# Machine Learning CO<sub>2</sub> Working Capacity of MOFs

## 0. Import packages

In [None]:
# import standard scientific libraries
import os
import math
import numpy as np
import pandas as pd

# import ML models from scikit-learn
# from sklearn.linear_model import LinearRegression
# from sklearn.kernel_ridge import KernelRidge
# from sklearn.gaussian_process import GaussianProcessRegressor
# from sklearn import svm
# from sklearn.preprocessing import PolynomialFeatures
from sklearn.metrics import mean_absolute_error

## 1. Import the data

In [None]:
pd.set_option('max_columns', None)
pd.set_option("display.precision", 8)

dataset = "./"

In [None]:
train = pd.read_csv("train_easy2use.csv")
train.shape

In [None]:
train

In [None]:
train[train["surface_area"] < 0]

In [None]:
train.head()

In [None]:
feat = list(train.columns.values)
feat = {k: v for k, v in enumerate(feat)}
feat

## 2. Clean data

In [None]:
# find rows having NaN
train.isnull().any(axis=0)

## 3. Prepare training and test sets

Prepare input
- x_train = train input
- y_train = train output
- x_test = test input
- y_test = test predict

In [None]:
ratio = 0.8
train_size = math.floor(train.shape[0]*0.8)
test_size = train.shape[0] - train_size
print("dataset size:", train.shape[0])
print("train size:", train_size)

• _Element and region data_
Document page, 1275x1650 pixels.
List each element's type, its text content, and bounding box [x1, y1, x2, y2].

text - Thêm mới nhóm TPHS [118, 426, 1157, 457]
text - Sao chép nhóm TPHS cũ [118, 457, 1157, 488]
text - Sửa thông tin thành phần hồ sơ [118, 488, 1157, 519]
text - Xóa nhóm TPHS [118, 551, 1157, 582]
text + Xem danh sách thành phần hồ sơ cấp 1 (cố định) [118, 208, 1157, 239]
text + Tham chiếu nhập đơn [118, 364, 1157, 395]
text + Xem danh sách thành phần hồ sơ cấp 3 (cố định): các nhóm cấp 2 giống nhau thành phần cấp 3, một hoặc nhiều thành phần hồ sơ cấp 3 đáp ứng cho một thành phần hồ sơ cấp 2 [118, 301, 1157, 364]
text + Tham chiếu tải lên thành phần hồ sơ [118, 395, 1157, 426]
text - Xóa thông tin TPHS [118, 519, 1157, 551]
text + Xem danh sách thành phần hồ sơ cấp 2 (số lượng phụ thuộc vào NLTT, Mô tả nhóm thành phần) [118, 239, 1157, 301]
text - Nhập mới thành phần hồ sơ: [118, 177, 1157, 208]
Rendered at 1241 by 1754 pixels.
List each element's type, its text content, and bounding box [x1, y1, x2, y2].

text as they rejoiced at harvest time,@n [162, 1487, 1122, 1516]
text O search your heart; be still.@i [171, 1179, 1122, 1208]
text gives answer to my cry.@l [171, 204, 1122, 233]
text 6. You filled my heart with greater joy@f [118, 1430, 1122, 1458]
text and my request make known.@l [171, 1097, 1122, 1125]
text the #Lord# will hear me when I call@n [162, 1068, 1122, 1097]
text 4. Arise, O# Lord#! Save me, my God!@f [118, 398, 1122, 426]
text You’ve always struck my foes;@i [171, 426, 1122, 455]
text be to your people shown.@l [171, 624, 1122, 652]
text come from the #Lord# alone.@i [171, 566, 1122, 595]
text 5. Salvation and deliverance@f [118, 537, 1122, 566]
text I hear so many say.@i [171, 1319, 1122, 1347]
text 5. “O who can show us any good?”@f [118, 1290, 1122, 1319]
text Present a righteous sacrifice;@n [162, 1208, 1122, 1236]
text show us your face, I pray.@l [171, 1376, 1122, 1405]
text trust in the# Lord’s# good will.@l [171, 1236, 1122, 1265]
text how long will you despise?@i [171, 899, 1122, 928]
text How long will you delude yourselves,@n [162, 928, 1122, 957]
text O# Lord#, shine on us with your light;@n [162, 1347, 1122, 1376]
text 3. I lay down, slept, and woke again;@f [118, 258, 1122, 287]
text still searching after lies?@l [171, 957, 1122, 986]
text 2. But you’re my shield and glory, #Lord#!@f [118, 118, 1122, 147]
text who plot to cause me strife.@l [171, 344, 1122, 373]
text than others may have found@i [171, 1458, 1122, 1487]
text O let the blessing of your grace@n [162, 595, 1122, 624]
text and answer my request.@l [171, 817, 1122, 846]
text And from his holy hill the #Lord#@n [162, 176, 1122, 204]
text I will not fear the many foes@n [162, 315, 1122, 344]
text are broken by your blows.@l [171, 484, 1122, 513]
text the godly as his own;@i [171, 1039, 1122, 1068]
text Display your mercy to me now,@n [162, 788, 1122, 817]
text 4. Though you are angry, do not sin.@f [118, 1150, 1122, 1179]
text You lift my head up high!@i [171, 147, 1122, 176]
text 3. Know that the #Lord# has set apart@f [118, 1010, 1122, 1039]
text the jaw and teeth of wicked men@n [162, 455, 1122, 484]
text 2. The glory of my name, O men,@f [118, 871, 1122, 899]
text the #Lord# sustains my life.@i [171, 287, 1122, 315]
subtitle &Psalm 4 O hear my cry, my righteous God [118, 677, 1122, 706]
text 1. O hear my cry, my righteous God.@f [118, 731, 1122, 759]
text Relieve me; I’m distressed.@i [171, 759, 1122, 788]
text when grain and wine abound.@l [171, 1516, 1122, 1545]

• _Given request 1_
Return the part of the MOF CO₂ notebook starting at "## 3. Prepare" and ending at "train_size = math.floor(train.shape[0]*0.8)", word for word.
• _Given request 2_
Carry the notebook on machine learning the CO₂ working capacity of MOFs forward from its final line.

• _Written reply 1_
## 3. Prepare training and test sets

Prepare input
- x_train = train input
- y_train = train output
- x_test = test input
- y_test = test predict

In [None]:
ratio = 0.8
train_size = math.floor(train.shape[0]*0.8)

• _Written reply 2_
print("test size:", test_size)

In [None]:
feat = list(train.columns.values)
feat = {k: v for k, v in enumerate(feat)}
feat

In [None]:
x_train = train.iloc[0:train_size].drop(columns=['MOFname','CO2_working_capacity']).astype(np.float32)
y_train = train['CO2_working_capacity'].iloc[0:train_size].astype(np.float32)
x_test = train.iloc[train_size:train_size+test_size].drop(columns=['MOFname','CO2_working_capacity']).astype(np.float32)
y_true = train['CO2_working_capacity'].iloc[train_size:train_size+test_size].astype(np.float32)

In [None]:
y_train

## 4. Neural network

### 4.1: Feed forward neural network

In [None]:
import tensorflow as tf
from tensorflow.keras.models import Sequential
from tensorflow.keras.layers import Dense

In [None]:
# 1. creat model using sequential method.
model = Sequential()
model.add(Dense(16, input_dim=(x_train.shape[1]), activation='relu')) # input
model.add(Dense(32, activation='relu')) # hidden 1
model.add(Dense(32, activation='relu')) # hidden 2
model.add(Dense(1, activation='linear')) # output

In [None]:
# 2. compile model
#val_loss = model.compile(loss='mae', optimizer='adam', metrics=['accuracy'])
val_loss = model.compile(loss=tf.keras.losses.mae,
              optimizer=tf.keras.optimizers.Adam(),
              metrics=["accuracy"])
# 2. train model
history = model.fit(x_train, y_train, epochs=300, batch_size=64)

<details>
<summary> <font color='green'>Click here for some more information about hyperparaper of neural network</font></summary>
We use MAE as a loss function in the neural network but we use LMAE as a metric in our competition. Is this reasonable?
</details>

In [None]:
y_pred = model.predict(x_test)
y_pred

In [None]:
from matplotlib import pyplot as plt

In [None]:
history_dict = history.history
loss_values = history_dict['loss']
val_loss_values = history_dict['val_loss']
plt.plot(loss_values, 'b', label='training loss')
plt.plot(val_loss_values, 'r', label='val training loss')

In [None]:
log_mae = np.log10(mean_absolute_error(y_pred, y_true))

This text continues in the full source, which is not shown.